--- Records shown ---
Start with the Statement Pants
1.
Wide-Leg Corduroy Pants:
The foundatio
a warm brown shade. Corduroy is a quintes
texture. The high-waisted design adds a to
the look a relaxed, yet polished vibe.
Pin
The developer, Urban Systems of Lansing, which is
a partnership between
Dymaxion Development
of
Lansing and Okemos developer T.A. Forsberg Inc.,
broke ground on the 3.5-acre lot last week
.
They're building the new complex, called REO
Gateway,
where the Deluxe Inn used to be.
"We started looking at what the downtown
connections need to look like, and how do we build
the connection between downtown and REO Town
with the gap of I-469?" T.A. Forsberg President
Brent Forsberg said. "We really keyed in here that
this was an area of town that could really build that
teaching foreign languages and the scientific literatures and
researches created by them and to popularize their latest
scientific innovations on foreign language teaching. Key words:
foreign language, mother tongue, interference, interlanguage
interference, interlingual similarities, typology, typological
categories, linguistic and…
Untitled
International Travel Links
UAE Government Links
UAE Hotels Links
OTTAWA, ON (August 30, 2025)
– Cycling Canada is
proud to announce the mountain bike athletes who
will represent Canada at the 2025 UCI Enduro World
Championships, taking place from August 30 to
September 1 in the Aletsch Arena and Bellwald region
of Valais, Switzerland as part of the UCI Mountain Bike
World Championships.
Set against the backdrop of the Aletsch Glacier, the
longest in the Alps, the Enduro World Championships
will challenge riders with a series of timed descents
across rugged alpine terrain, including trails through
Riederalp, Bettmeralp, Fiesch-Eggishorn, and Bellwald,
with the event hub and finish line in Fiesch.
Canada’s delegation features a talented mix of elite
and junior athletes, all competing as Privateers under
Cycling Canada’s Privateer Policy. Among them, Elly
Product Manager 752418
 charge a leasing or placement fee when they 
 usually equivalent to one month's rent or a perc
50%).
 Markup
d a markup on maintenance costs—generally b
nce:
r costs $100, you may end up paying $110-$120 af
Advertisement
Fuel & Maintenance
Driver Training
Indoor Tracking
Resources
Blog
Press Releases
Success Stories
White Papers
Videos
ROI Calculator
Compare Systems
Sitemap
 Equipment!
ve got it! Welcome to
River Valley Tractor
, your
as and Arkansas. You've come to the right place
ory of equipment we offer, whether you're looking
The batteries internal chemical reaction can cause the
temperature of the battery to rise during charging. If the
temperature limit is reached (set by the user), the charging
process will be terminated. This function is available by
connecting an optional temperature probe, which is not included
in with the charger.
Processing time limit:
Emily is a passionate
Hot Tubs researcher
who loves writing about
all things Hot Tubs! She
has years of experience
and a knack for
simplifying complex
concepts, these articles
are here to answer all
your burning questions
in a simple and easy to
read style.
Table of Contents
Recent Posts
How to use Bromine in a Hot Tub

--- What you are asked to do ---
All the data must be duplicated exactly, with nothing added or removed.

--- Output for this task ---
Start with the Statement Pants
1.
Wide-Leg Corduroy Pants:
The foundatio
a warm brown shade. Corduroy is a quintes
texture. The high-waisted design adds a to
the look a relaxed, yet polished vibe.
Pin
The developer, Urban Systems of Lansing, which is
a partnership between
Dymaxion Development
of
Lansing and Okemos developer T.A. Forsberg Inc.,
broke ground on the 3.5-acre lot last week
.
They're building the new complex, called REO
Gateway,
where the Deluxe Inn used to be.
"We started looking at what the downtown
connections need to look like, and how do we build
the connection between downtown and REO Town
with the gap of I-469?" T.A. Forsberg President
Brent Forsberg said. "We really keyed in here that
this was an area of town that could really build that
teaching foreign languages and the scientific literatures and
researches created by them and to popularize their latest
scientific innovations on foreign language teaching. Key words:
foreign language, mother tongue, interference, interlanguage
interference, interlingual similarities, typology, typological
categories, linguistic and…
Untitled
International Travel Links
UAE Government Links
UAE Hotels Links
OTTAWA, ON (August 30, 2025)
– Cycling Canada is
proud to announce the mountain bike athletes who
will represent Canada at the 2025 UCI Enduro World
Championships, taking place from August 30 to
September 1 in the Aletsch Arena and Bellwald region
of Valais, Switzerland as part of the UCI Mountain Bike
World Championships.
Set against the backdrop of the Aletsch Glacier, the
longest in the Alps, the Enduro World Championships
will challenge riders with a series of timed descents
across rugged alpine terrain, including trails through
Riederalp, Bettmeralp, Fiesch-Eggishorn, and Bellwald,
with the event hub and finish line in Fiesch.
Canada’s delegation features a talented mix of elite
and junior athletes, all competing as Privateers under
Cycling Canada’s Privateer Policy. Among them, Elly
Product Manager 752418
 charge a leasing or placement fee when they 
 usually equivalent to one month's rent or a perc
50%).
 Markup
d a markup on maintenance costs—generally b
nce:
r costs $100, you may end up paying $110-$120 af
Advertisement
Fuel & Maintenance
Driver Training
Indoor Tracking
Resources
Blog
Press Releases
Success Stories
White Papers
Videos
ROI Calculator
Compare Systems
Sitemap
 Equipment!
ve got it! Welcome to
River Valley Tractor
, your
as and Arkansas. You've come to the right place
ory of equipment we offer, whether you're looking
The batteries internal chemical reaction can cause the
temperature of the battery to rise during charging. If the
temperature limit is reached (set by the user), the charging
process will be terminated. This function is available by
connecting an optional temperature probe, which is not included
in with the charger.
Processing time limit:
Emily is a passionate
Hot Tubs researcher
who loves writing about
all things Hot Tubs! She
has years of experience
and a knack for
simplifying complex
concepts, these articles
are here to answer all
your burning questions
in a simple and easy to
read style.
Table of Contents
Recent Posts
How to use Bromine in a Hot Tub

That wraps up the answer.